Uma equipa internacional de investigadores identificou uma nova vulnerabilidade nas células do cancro da próstata que poderá levar a tratamentos mais eficazes para o cancro mais comum nos homens.
Pesquisa, publicada Anais da Academia Nacional de Ciências (PNAS).Liderado por cientistas da Universidade Flinders da Austrália e da Universidade de Tecnologia do Sul da China. As suas descobertas destacam duas enzimas, PDIA1 e PDIA5, que desempenham papéis importantes no sentido de ajudar as células do cancro da próstata a crescer, sobreviver e resistir aos tratamentos existentes.
Enzimas que protegem as células cancerígenas
Segundo os pesquisadores, PDIA1 e PDIA5 atuam como guarda-costas moleculares do receptor de andrógeno (AR), uma proteína que impulsiona o crescimento do câncer de próstata. Quando essas enzimas são bloqueadas, o AR perde estabilidade e se decompõe, fazendo com que as células cancerígenas morram e os tumores diminuam tanto em culturas de laboratório quanto em modelos animais.
A equipa também descobriu que a combinação de medicamentos que inibem PDIA1 e PDIA5 com enzalutamida, um medicamento padrão para o cancro da próstata, tornou o tratamento significativamente mais eficaz.
“Descobrimos um mecanismo até então desconhecido que as células do câncer de próstata usam para proteger o receptor de andrógeno, um fator-chave da doença”, explica o professor Luke Selth, chefe de pesquisa do câncer de próstata e codiretor do Programa de Impacto do Câncer no Flinders Health and Medical Research Institute.
“Ao atingir estas enzimas, podemos desestabilizar a ARK e tornar os tumores mais vulneráveis às terapias existentes como a enzalutamida”.
Uma terapia combinada promissora
O autor principal, Professor Jianling Ji, que iniciou a pesquisa na Universidade Flinders, disse que a terapia combinada funcionou bem tanto em amostras de tumores derivados de pacientes quanto em modelos de camundongos, mostrando forte potencial para uso clínico.

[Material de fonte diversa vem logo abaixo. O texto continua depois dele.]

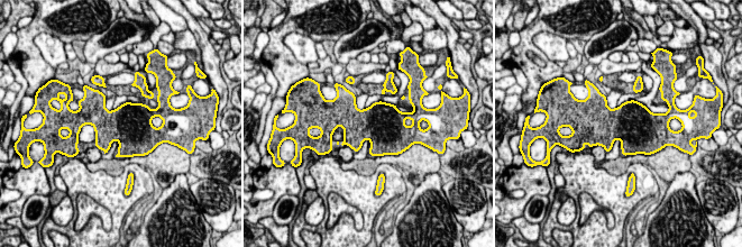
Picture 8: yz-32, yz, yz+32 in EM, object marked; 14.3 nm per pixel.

“Este é um passo emocionante”, disse o Dr. Ji, agora baseado na Universidade de Tecnologia do Sul da China. “Nossas descobertas mostram que PDIA1 e PDIA5 não são apenas promotores do crescimento do câncer, mas também são alvos promissores para novos tratamentos que podem funcionar junto com os medicamentos existentes”.
Interrompendo o fornecimento de energia do câncer
O estudo também revelou que o PDIA1 e o PDIA5 fazem mais do que apenas proteger o ARK. Eles ajudam as células cancerígenas a controlar o estresse e a manter seus sistemas de produção de energia. Quando as enzimas são bloqueadas, as mitocôndrias – o gerador de energia da célula – são danificadas, levando ao estresse oxidativo que enfraquece ainda mais as células cancerígenas.
“Este duplo efeito de atingir tanto o AR como o fornecimento de energia do cancro torna estas enzimas alvos particularmente atraentes”, acrescentou o Dr. “É como cortar o combustível e o motor ao mesmo tempo.”
Próximos passos para um tratamento seguro
O professor Selth observa que embora os inibidores PDIA1 e PDIA5 atuais sejam promissores, eles ainda precisam ser refinados para uso em pacientes. Alguns compostos existentes podem afectar células saudáveis, pelo que a investigação futura irá concentrar-se na concepção de versões mais seguras e selectivas.
O câncer de próstata é o segundo câncer mais comum em homens em todo o mundo. Embora tratamentos como a terapia hormonal e medicamentos direcionados à AR tenham melhorado muito as taxas de sobrevivência, a resistência a essas terapias continua a ser um grande desafio. Esta nova descoberta pode ajudar a superar essa resistência e melhorar as opções de tratamento para homens com cancro da próstata avançado.
A pesquisa foi apoiada pelo Cancer Council SA, Cancer Council NSW, Flinders Foundation, Movember Foundation, Prostate Cancer Foundation of Australia, The Hospital Research Foundation, Cancer Australia, Masonic Charity Trust, Australian Research Council e várias agências de financiamento internacionais.